● BRIEF:
Leave the pictures out while you restate every entry below word for word.

Saved entries:
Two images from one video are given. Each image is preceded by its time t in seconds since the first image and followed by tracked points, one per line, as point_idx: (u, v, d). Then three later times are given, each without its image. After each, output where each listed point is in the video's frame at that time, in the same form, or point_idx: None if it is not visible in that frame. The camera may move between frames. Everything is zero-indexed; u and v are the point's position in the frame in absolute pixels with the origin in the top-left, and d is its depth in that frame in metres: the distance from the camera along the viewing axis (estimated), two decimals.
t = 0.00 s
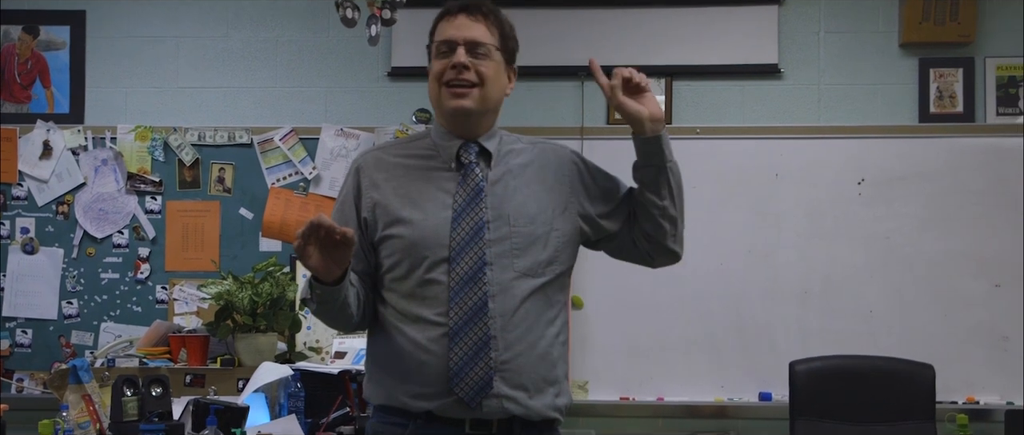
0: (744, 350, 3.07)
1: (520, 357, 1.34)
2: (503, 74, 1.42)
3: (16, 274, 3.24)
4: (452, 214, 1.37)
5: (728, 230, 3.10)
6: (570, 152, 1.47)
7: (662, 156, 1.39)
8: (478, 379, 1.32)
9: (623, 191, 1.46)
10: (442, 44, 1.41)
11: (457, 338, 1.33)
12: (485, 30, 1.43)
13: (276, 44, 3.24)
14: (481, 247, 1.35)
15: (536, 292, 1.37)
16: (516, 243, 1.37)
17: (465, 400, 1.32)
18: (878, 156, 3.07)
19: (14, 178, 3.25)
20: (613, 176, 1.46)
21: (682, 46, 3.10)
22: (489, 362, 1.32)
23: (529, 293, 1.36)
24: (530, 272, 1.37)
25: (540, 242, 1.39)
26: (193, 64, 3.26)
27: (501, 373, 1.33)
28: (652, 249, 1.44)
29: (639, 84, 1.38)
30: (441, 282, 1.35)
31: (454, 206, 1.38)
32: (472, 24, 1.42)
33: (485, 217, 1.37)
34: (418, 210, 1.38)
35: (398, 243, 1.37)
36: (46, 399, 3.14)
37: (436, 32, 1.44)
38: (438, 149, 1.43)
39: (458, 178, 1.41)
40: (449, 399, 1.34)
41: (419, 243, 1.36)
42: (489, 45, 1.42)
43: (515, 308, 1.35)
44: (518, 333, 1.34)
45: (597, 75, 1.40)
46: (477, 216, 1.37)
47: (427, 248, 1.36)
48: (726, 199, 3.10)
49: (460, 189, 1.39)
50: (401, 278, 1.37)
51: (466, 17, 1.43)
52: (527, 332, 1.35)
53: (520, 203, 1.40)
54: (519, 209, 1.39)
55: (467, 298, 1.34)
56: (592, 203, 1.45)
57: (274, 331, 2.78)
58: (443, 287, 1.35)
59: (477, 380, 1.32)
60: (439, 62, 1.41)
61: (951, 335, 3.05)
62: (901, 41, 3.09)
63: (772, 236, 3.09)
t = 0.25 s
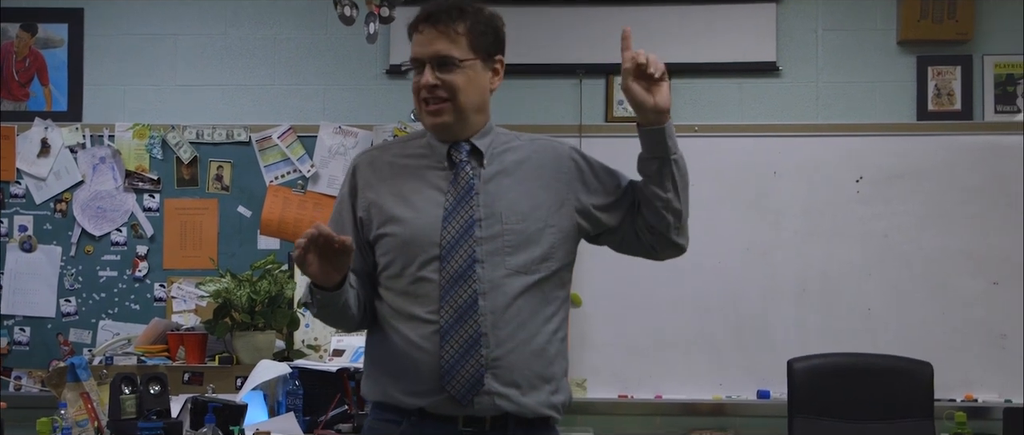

● OUTPUT FOR THIS TASK:
Two images from one video are given. Each image is preceded by its time t in seconds since the first image and followed by tracked points, one per line, as point_idx: (u, v, d). Then three later times are given, each without its image. After each, output where each listed point is in the video's frame at that time, in the same form, or point_idx: None if it is not visible in that frame. The camera may move between frames. Everything is zero-indexed; u and v are the point's position in the frame in absolute pixels with the origin in the top-left, and d is its depth in that frame in metres: the distance from the camera along the viewing axis (estimated), two decimals.
t = 0.00 s
0: (744, 350, 3.07)
1: (520, 357, 1.34)
2: (503, 74, 1.42)
3: (16, 274, 3.24)
4: (452, 214, 1.37)
5: (728, 230, 3.10)
6: (570, 152, 1.47)
7: (662, 156, 1.39)
8: (478, 379, 1.32)
9: (623, 191, 1.46)
10: (442, 44, 1.41)
11: (457, 338, 1.33)
12: (485, 30, 1.43)
13: (276, 44, 3.24)
14: (481, 247, 1.35)
15: (536, 292, 1.37)
16: (516, 243, 1.37)
17: (465, 400, 1.32)
18: (878, 156, 3.07)
19: (14, 178, 3.25)
20: (613, 176, 1.46)
21: (682, 46, 3.10)
22: (489, 362, 1.32)
23: (529, 293, 1.36)
24: (530, 272, 1.37)
25: (540, 242, 1.39)
26: (193, 64, 3.26)
27: (501, 373, 1.33)
28: (652, 249, 1.44)
29: (639, 84, 1.38)
30: (441, 282, 1.35)
31: (454, 206, 1.38)
32: (472, 24, 1.42)
33: (485, 217, 1.37)
34: (418, 210, 1.38)
35: (398, 243, 1.37)
36: (46, 399, 3.14)
37: (436, 32, 1.44)
38: (438, 149, 1.43)
39: (458, 178, 1.41)
40: (449, 399, 1.34)
41: (419, 243, 1.36)
42: (489, 45, 1.42)
43: (515, 308, 1.35)
44: (518, 333, 1.34)
45: (597, 75, 1.40)
46: (477, 216, 1.37)
47: (427, 248, 1.36)
48: (726, 199, 3.10)
49: (460, 189, 1.39)
50: (401, 278, 1.37)
51: (466, 17, 1.43)
52: (527, 332, 1.35)
53: (520, 203, 1.40)
54: (519, 209, 1.39)
55: (467, 298, 1.34)
56: (592, 203, 1.45)
57: (274, 331, 2.78)
58: (443, 287, 1.35)
59: (477, 380, 1.32)
60: (439, 62, 1.41)
61: (951, 335, 3.05)
62: (901, 41, 3.09)
63: (772, 236, 3.09)
t = 0.25 s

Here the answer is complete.